# for QR codes use inline
%matplotlib inline
qr_setting = 'url'
# for lecture use notebook
# %matplotlib notebook
# qr_setting = None
%config InlineBackend.figure_format='retina'
# import libraries
import numpy as np
import matplotlib as mp
import pandas as pd
import matplotlib.pyplot as plt
import laUtilities as ut
import slideUtilities as sl
import demoUtilities as dm
import pandas as pd
from importlib import reload
from datetime import datetime
from IPython.display import Image
from IPython.display import display_html
from IPython.display import display
from IPython.display import Math
from IPython.display import Latex
from IPython.display import HTML;

Matrix Algebra

display(Image("images/Arthur_Cayley.jpg", width = 250))

Today we will talk about multiplying matrices:

  • How do you multiply matrices?

  • What does the product of two matrices mean?

  • What algebraic rules apply to matrix multiplication?

  • What is the computational cost of matrix multiplication?

Arthur Cayley

Early in his life, Arthur Cayley practiced law to support his passion for mathematics. During his time as a practicing lawyer, he published over 200 papers on mathematics. Finally at the age of 42 he got a position at Cambridge University and took a big pay cut so he could become a full-time mathematician. He said he never regretted the choice. Cayley often said, “I love my subject.”

In 1855-1857 Cayley formed the theory of matrices, and came up with a way to multiply matrices. As we’ll see, it is not the most obvious thing to do, but it was quickly realized that it was the “right” way. Cayley came about this idea by first thinking about linear transformations, and how to compose linear transformations. So that’s where we’ll start.

Composing Linear Transformations

note = dm.mnote()
A = np.array(
    [[-1, 0],
     [ 0,-1]])
dm.plotShape(A @ note,'r')
Latex(r'Reflection through the origin')
\[Reflection through the origin\]

We determined that the matrix \(C = \left[\begin{array}{rr}-1&0\\0&-1\end{array}\right]\) implements this linear transformation.

But notice that we could have accomplished this another way:

  • First reflect through the \(x_1\) axis

  • Then reflect through the \(x_2\) axis

A = np.array(
    [[ 1, 0],
     [ 0,-1]])
B = np.array(
    [[-1, 0],
     [ 0, 1]])

▸ Exercise set:
A) List every name that the matrix algebra lesson imports from IPython.display.
B) Continue the matrix algebra lesson from the line after the definition of the array B.

▸ Data segment:
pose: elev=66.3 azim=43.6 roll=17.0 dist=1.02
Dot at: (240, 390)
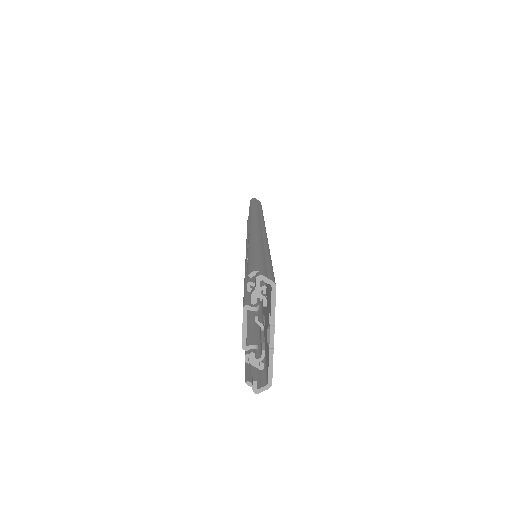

▸ Per-task outputs:
A) Image, display_html, display, Math, Latex, HTML

B)
dm.plotShape(A @ note,'g')
dm.plotShape(B @ (A @ note),'r')

As we saw, to reflect a point through the \(x_1\) axis, we multiply it by matrix \(A = \left[\begin{array}{rr}1&0\\0&-1\end{array}\right]\).

Likewise, to reflect a point through the \(x_2\) axis, we multiply it by matrix \(B = \left[\begin{array}{rr}-1&0\\0&1\end{array}\right]\).

So, another way to reflect point \({\bf u}\) through the origin would be:

  • \({\bf v} = A{\bf u}\)

  • Followed by \({\bf w} = B{\bf v}.\)

In other words, \({\bf w} = B(A{\bf u}).\)

But it is clear that \(B(A{\bf x})\) and \(C{\bf x}\) are the same linear transformation.

So, using \(C\) we can go directly to the solution using one multiplication, rather than having to multiply twice (once for \(A\) and once for \(B\)).

So a natural question is: given \(A\) and \(B\), could we find \(C\) directly?

In other words, for any \(A\) and \(B\), could we find \(C\) such that:

\[ A(B{\bf x}) = C{\bf x}? \]

Let’s determine how to find \(C\) given \(A\) and \(B.\)

If \(A\) is \(m \times n\), \(B\) is \(n \times p\), and \({\bf x} \in \mathbb{R}^p,\) denote the columns of \(B\) by \({\bf b_1},\dots,{\bf b_p},\) and the entries in \({\bf x}\) by \(x_1, \dots, x_p.\)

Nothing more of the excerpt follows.